Hearing the story this year I am simply struck by the desire of the kings to give something to the Christ child. I remember the joy I felt delivering the raisin box to my mother, and her joy at receiving it. If this child was who the wise men understood him to be, then surely they knew that gold, frankincense and myrrh were not what he needed. Gold for a king who chose to live closest to the poor. Incense for a high priest who broke religious laws to bring freedom to the people. Myrrh to embalm one who would rise from the dead. But still they came to lay what was precious to them at his feet.
The psalm we sang this morning is a song written for a king, one that asks God to bless the king and to remind the king of his duties.
“May all kings bow down before him, and all the nations do him service. For the king delivers the poor who cry out in distress, the oppressed, and those who have no helper. He has compassion on the lowly and poor, and preserves the lives of the needy. From oppression and violence he redeems their lives, precious is their blood in his sight.” [Ps 72:11-14]
Can you imagine such a king? Can you imagine living with the assurance that those in power are most concerned with the poor, most concerned with those whose lives are in danger, with those who are oppressed? Can you imagine living with the promise that help has come to those who have no helper? Can you picture a king, a nation, that could deliver the whole world from violence? To one such as that, what could you offer that she or he would need?
You could offer your heart.
Today’s gospel is a story of unusual strangers who come to an unlikely place looking for a child who carried all the promises of God in his very flesh. We, the church, the body of Christ, should not be surprised when the very same thing happens in this place. When the church proclaims the good news of God for us, when we announce the promises of God that we heard in this morning’s psalm, we should not be s
urprised to find guests from faraway lands, with customs and experiences very different from our own, bearing strange, new and exotic gifts showing up at our door. They take their place right beside each of us, each of us offering a piece of ourselves, each of us offering our hearts to One who receives them for what they are: offerings of love.
A raisin box posing as a Christmas tree ornament; offerings of gold, frankincense or myrrh; gifts from the heart designed to show some knowledge of the one to whom the gift is offered. But the most unusual gift of all, the epiphany encountered today, comes in the form of Christ Jesus himself. In Christ, God offers the whole world a gift in a form so ordinary that we will all recognize it: humanity. God – all-powerful, all-mighty, transcendent and immortal – communicates that we are known. We, in our weakness, in our mortality, in our frailty and in our flesh, are known by God. The fullness of God’s love communicated in a fragile child lying in an empty trough, a manger, an oversized raisin box.

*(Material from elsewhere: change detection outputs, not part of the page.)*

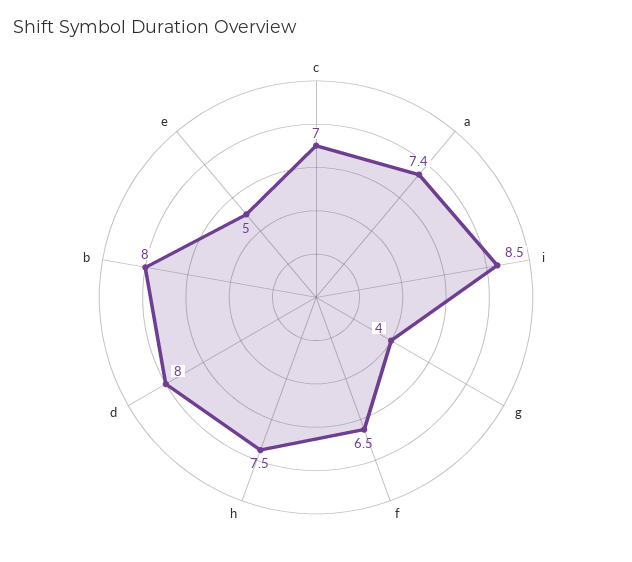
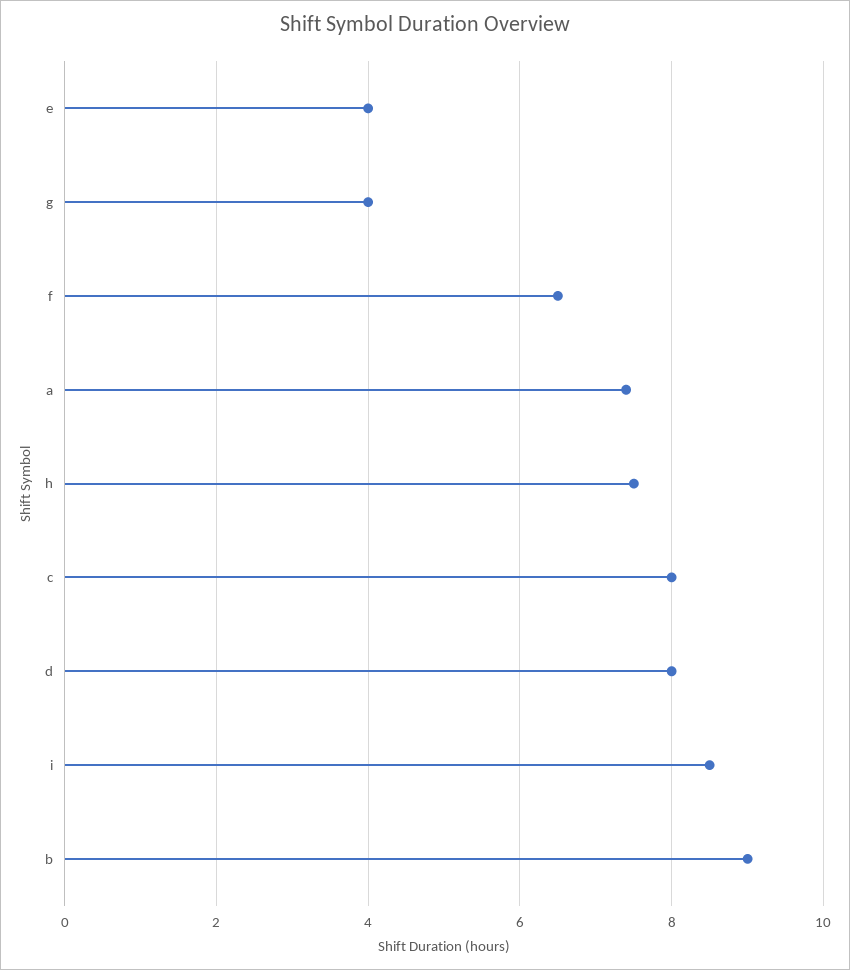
  {
-   "c": 7,
+   "c": 8,
    "a": 7.4,
    "i": 8.5,
    "g": 4,
    "f": 6.5,
    "h": 7.5,
    "d": 8,
-   "b": 8,
+   "b": 9,
-   "e": 5
+   "e": 4
  }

What a strange God it is that we worship, that we love. In Jesus, God is revealed to us as one who is willing to set aside wealth and power for the sake of the poor and the powerless. God travels to us from beyond our knowing to offer to us the gift of love and we, along with strangers and wise people everywhere, gather at this table to receive the gift. This is the manifestation of God for us, all of us. This is our Epiphany.